▶ TO DO
Note the line where "Low-dose screening chest" appears in the data below; write it out exactly, along with every line that comes after it to the end.
··· MATERIAL PROVIDED ···
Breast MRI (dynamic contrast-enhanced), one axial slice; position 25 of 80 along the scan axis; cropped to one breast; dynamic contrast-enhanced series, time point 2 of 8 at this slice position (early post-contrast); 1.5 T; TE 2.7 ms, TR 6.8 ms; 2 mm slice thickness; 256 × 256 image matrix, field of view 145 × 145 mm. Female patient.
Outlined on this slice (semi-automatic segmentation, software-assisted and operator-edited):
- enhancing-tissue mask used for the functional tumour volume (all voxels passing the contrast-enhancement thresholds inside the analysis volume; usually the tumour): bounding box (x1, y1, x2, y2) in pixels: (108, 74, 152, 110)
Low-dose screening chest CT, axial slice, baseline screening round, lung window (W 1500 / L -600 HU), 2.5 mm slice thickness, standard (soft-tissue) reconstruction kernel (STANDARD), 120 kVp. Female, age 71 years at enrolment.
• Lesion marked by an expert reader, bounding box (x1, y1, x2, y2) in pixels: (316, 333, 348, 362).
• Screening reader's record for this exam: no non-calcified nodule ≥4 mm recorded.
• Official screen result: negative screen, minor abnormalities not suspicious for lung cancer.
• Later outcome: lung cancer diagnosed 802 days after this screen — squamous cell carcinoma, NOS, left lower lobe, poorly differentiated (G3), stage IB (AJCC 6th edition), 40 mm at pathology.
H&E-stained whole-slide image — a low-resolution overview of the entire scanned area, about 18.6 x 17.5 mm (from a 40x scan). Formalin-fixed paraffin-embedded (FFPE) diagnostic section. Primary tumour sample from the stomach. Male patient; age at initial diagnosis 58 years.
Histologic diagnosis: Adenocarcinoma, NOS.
···
▶ FINISHED EXERCISE
Low-dose screening chest CT, axial slice, baseline screening round, lung window (W 1500 / L -600 HU), 2.5 mm slice thickness, standard (soft-tissue) reconstruction kernel (STANDARD), 120 kVp. Female, age 71 years at enrolment.
• Lesion marked by an expert reader, bounding box (x1, y1, x2, y2) in pixels: (316, 333, 348, 362).
• Screening reader's record for this exam: no non-calcified nodule ≥4 mm recorded.
• Official screen result: negative screen, minor abnormalities not suspicious for lung cancer.
• Later outcome: lung cancer diagnosed 802 days after this screen — squamous cell carcinoma, NOS, left lower lobe, poorly differentiated (G3), stage IB (AJCC 6th edition), 40 mm at pathology.
H&E-stained whole-slide image — a low-resolution overview of the entire scanned area, about 18.6 x 17.5 mm (from a 40x scan). Formalin-fixed paraffin-embedded (FFPE) diagnostic section. Primary tumour sample from the stomach. Male patient; age at initial diagnosis 58 years.
Histologic diagnosis: Adenocarcinoma, NOS.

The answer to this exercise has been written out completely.